Ягелло в самом деле много читал, и не только как офицер. Для меня оставалось загадкой, откуда он брал время. Особенно начитан он был в русской литературе, предпочитая здесь созвучия с Западом, например тургеневского нигилиста Базарова или рассказы Чехова. Однажды по его инициативе курсанты разыграли гоголевского «Ревизора».

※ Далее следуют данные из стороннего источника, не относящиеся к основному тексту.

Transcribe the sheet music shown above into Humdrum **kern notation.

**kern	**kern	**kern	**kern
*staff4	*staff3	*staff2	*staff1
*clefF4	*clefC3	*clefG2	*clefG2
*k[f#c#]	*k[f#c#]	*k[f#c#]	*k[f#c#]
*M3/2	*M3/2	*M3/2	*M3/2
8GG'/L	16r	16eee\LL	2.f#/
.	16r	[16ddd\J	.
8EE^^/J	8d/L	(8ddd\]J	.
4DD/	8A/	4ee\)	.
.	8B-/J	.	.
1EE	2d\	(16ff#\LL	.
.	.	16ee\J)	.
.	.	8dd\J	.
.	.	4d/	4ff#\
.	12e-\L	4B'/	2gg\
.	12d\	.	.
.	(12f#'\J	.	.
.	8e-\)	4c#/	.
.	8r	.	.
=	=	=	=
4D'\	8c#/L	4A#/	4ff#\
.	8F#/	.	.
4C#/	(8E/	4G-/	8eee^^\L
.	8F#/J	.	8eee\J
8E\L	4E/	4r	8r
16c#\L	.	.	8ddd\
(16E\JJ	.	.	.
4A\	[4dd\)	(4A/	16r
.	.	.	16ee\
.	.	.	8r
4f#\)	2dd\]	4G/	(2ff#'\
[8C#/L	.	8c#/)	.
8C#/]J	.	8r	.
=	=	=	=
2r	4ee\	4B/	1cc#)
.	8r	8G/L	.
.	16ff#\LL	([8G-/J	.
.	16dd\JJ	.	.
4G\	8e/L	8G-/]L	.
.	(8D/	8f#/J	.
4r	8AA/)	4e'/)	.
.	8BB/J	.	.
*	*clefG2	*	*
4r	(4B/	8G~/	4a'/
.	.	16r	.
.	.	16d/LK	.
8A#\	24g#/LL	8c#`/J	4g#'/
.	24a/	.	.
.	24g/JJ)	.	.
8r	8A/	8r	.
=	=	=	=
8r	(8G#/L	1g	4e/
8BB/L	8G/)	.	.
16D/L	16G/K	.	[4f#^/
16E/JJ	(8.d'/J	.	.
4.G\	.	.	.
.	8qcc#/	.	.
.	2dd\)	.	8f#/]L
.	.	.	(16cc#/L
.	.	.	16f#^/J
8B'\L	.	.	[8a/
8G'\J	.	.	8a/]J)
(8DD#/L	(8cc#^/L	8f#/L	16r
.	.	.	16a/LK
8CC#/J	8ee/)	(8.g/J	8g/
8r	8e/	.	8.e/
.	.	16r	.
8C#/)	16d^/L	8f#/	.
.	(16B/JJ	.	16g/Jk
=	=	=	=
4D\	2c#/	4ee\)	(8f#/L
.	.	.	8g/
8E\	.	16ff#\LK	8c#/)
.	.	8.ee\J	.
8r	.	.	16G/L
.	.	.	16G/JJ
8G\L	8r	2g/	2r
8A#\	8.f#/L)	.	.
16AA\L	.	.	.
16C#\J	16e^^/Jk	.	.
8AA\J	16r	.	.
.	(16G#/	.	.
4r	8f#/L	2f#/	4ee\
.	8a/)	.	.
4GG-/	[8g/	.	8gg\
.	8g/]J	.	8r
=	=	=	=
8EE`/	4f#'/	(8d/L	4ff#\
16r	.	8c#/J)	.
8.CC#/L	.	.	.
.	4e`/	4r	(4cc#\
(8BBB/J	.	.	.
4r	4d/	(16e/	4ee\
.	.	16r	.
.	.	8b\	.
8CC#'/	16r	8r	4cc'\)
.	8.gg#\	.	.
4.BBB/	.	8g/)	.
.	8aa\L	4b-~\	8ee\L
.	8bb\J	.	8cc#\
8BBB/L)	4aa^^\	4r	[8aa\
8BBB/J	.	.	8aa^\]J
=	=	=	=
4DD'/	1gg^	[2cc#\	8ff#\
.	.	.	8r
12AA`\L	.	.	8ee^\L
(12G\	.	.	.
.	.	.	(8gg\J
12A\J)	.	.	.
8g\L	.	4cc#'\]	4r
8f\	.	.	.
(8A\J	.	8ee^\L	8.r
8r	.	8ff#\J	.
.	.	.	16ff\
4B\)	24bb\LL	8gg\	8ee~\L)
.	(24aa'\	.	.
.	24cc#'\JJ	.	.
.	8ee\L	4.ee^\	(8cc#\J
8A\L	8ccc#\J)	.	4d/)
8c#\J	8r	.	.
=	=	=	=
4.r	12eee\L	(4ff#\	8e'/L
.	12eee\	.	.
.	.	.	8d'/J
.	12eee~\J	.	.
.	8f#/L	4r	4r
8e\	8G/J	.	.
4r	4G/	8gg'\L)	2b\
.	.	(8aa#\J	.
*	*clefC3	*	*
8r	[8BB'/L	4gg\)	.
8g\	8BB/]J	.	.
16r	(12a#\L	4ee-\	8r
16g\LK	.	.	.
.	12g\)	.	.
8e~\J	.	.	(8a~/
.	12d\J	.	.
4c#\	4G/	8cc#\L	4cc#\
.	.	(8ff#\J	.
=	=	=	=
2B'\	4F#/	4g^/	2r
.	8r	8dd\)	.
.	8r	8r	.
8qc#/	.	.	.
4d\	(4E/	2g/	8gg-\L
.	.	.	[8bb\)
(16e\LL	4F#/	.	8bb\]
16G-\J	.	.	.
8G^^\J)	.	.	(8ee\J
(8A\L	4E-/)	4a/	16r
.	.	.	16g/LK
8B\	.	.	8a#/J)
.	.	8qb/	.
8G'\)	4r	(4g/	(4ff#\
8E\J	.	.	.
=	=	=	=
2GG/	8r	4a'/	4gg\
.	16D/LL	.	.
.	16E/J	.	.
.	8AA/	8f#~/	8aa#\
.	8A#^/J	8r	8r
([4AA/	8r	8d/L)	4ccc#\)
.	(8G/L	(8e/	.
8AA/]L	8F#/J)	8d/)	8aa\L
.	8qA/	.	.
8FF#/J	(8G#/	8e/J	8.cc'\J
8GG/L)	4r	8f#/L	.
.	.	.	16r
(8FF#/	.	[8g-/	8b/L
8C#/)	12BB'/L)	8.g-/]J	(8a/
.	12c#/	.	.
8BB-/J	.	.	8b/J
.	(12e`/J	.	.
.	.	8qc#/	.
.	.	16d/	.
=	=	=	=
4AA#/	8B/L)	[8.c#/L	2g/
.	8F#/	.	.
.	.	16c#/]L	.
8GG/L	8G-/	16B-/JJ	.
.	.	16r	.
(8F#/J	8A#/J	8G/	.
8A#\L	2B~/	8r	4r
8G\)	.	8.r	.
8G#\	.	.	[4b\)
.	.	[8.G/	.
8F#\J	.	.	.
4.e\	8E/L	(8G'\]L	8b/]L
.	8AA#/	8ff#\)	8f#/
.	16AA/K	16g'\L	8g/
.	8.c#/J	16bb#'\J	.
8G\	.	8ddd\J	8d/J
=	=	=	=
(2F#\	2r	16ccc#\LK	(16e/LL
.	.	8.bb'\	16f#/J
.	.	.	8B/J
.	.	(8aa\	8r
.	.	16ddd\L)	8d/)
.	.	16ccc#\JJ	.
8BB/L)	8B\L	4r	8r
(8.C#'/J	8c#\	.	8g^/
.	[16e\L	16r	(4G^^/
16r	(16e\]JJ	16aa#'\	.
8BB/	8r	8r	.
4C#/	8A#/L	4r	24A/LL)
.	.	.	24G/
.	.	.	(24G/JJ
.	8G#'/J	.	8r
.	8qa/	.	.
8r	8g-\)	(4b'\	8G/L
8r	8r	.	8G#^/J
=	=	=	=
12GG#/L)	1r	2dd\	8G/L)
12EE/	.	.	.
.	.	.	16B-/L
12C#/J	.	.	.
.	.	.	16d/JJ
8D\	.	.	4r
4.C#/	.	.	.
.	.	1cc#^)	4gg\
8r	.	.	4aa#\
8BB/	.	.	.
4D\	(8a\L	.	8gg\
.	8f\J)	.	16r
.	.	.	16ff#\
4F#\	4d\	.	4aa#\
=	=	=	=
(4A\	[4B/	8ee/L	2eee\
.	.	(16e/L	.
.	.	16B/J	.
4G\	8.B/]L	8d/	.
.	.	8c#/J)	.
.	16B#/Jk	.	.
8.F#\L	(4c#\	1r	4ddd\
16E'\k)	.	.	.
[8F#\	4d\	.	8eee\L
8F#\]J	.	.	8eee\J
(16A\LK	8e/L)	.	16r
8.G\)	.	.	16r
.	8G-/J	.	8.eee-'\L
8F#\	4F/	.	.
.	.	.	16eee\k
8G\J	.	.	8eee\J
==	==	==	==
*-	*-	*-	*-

Основательно знать историю его в общем-то призывал долг, это входило в служебные обязанности. Однако ему и здесь удавалось сочетать приятное с полезным – благодаря чтению дневников и мемуаров; они, как говорил Ягелло, покрывают каркас тонкой отделкой. Когда мы познакомились, он читал «Русских фаворитов» Хельбигаxiii.

24

Встреча с литературно и исторически образованным человеком в такой среде стала для меня милостью Божьей. Ты робко нажимаешь на клавишу и, едва ли на что-то надеясь, слышишь звук. Следует улыбка понимания, почти незаметная. Так это началось и продолжалось почти до полной гармонии. Мы проигрывали проблемы, например: «Был ли Раскольников прав, считая себя Наполеоном?» Или: «В какой степени Наполеон сидит в каждом из нас?»